In effetti, già in un commento dello scorso 4 marzo, avanzammo delle perplessità rispetto al campo d’azione dell’indagine giudiziaria che riguarda per lo più la mancata attuazione delle zone rosse ad Alzano Lombardo e Nembro. Insomma, quello che si imputa a Conte e Speranza è di non aver disposto ulteriori chiusure con conseguente limitazione delle libertà personali dei cittadini.

Oggi, peraltro, l’evoluzione delle conoscenze porta a ritenere che la perseverante strategia dei lockdown, oltre ad aver creato sfasci sul piano economico e sociale, non abbia certo arrestato la diffusione dei contagi con ricadute nocive per la stessa salute (soprattutto quella mentale).

L’ostruzionismo alla Commissione

Allora, i fautori della via giudiziaria rischiano di ritrovarsi con un pugno di mosche nel caso in cui il Tribunale dei ministri accolga la richiesta della Procura. A quel punto, per gli avversarsi dell’inchiesta politica sarebbe agevole brandire il provvedimento giudiziario per intralciare il lavoro della Commissione parlamentare.
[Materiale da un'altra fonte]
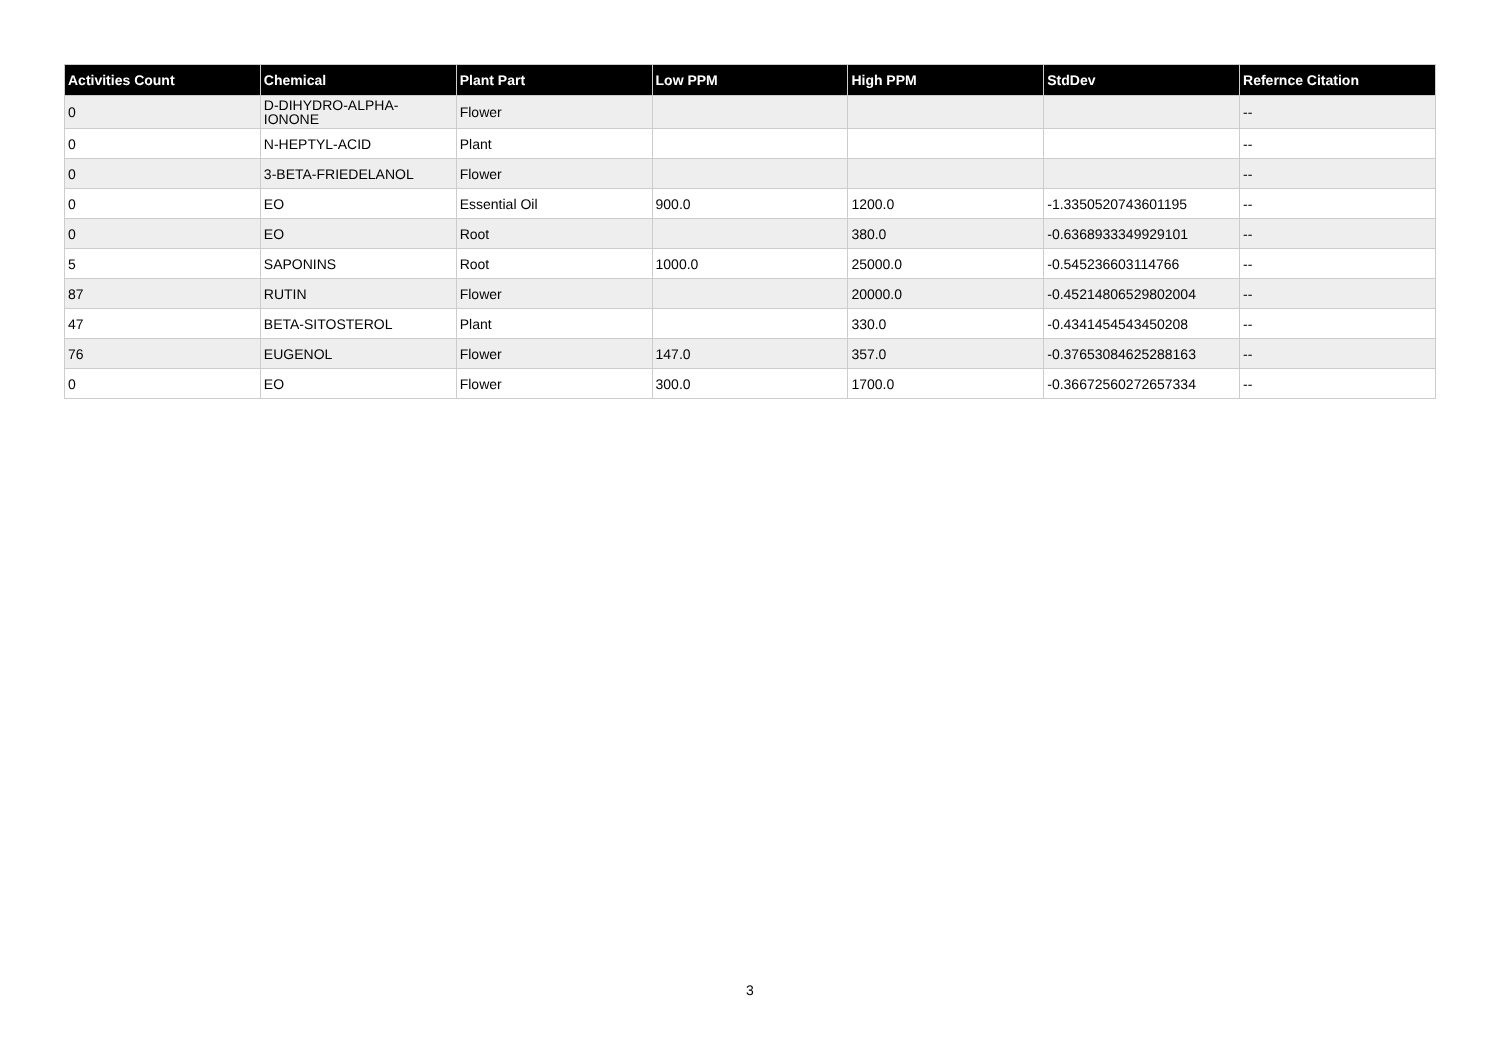| Activities Count | Chemical | Plant Part | Low PPM | High PPM | StdDev | Refernce Citation |
| --- | --- | --- | --- | --- | --- | --- |
| 0 | D-DIHYDRO-ALPHA- IONONE | Flower | | | | -- |
| 0 | N-HEPTYL-ACID | Plant | | | | -- |
| 0 | 3-BETA-FRIEDELANOL | Flower | | | | -- |
| 0 | EO | Essential Oil | 900.0 | 1200.0 | -1.3350520743601195 | -- |
| 0 | EO | Root | | 380.0 | -0.6368933349929101 | -- |
| 5 | SAPONINS | Root | 1000.0 | 25000.0 | -0.545236603114766 | -- |
| 87 | RUTIN | Flower | | 20000.0 | -0.45214806529802004 | -- |
| 47 | BETA-SITOSTEROL | Plant | | 330.0 | -0.4341454543450208 | -- |
| 76 | EUGENOL | Flower | 147.0 | 357.0 | -0.37653084625288163 | -- |
| 0 | EO | Flower | 300.0 | 1700.0 | -0.36672560272657334 | -- |
3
Non a caso, ancor prima che il Tribunale dei ministri “assolva” l’ex premier e il suo ministro della salute, il deputato del Pd e membro della nascente Commissione, Gian Antonio Girelli, si è già portato avanti con il lavoro consegnando alle agenzie di stampa le seguenti dichiarazioni:

La richiesta di archiviazione nei confronti di Conte e Speranza è la riprova che ciò che chiediamo in merito alla Commissione d’inchiesta trova conforto anche nella richiesta avanzata dalla magistratura. Crediamo infatti che qualsiasi tentativo di esasperare i toni e portare avanti un’indagine inquisitoria sia ciò che più lontano possa esserci dalla ricerca di giustizia per un dramma quale è stato la pandemia. Forme di giustizialismo “variabile” non possono e non devono mai trovare giustificazioni politiche su eventi drammatici.

Be’, il giustizialismo a targhe alterne è uno dei tratti peculiari della politica italiana a cui nessuno schieramento è immune. L’Italia resta pur sempre il Paese dell’aforisma giolittiano secondo cui “le leggi per i nemici si applicano e per gli amici si interpretano”, ma il punto è un altro.

Invocare una volontà inquisitoria della maggioranza non ha molto senso perché evidentemente la caterva di errori commessi, la svolta autoritaria in stile cinese, i costi esorbitanti (e a volte pure gli sprechi) della gestione sanitaria non possono passare in cavalleria meritando un’analisi indispensabile almeno in sede politica. Girelli, invece, chiede di ripensare la Commissione:

Non può essere il risentimento politico, né lo scontro a ispirarne i lavori, bensì la volontà di analizzare e comprendere quanto avvenuto e capire quali iniziative mettere in campo con l’Oms sia a livello internazionale che nei rapporti con le Regioni.

Certo, se si parte paragonando la stessa commissione a una clava (Speranza dixit) che i partiti di governo intenderebbero scagliare contro la minoranza, non si intuisce dove risieda questa “volontà di analizzare e comprendere” da parte delle opposizioni.

Piuttosto, l’inchiesta parlamentare è vista come fumo negli occhi da parte di chi ha votato e caldeggiato provvedimenti liberticidi che hanno mortificato i diritti fondamentali per tre anni. Perciò, nasce il dubbio fondato che, dietro le petizioni di principio, si nasconda un intento ostruzionistico.

Regole e narrazione sopravvivono

Peraltro, da questa impostazione così rigida si fa fatica ad affrancarsi visto e considerato che ancora sopravvivono alcune regole sanitarie pure a pandemia terminata.

Per esempio, pur in assenza di norme che prescrivano il test obbligatorio per i ricoveri, il ministro Schillaci ha lasciato la discrezionalità ai direttori sanitari creando così una situazione confusa con vicende più che paradossali di cui hanno dato conto alcuni giornali nell’ultima settimana.

D’altronde, la narrazione a senso unico prosegue imperterrita affibbiando ancora la fastidiosa etichetta di no-vax a chiunque si permetta di mettere in discussione la liturgia sanitaria o rifiuti un tampone. Anche per questa opprimente e ottusa ideologia che ancora soffoca le nostre esistenze è necessario illuminare il recente passato.

Non per una sorta di nemesi come teme qualcuno, ma più semplicemente per scongiurare il rischio di essere nuovamente risucchiati in un incubo distopico per un’emergenza sanitaria (o di altro genere).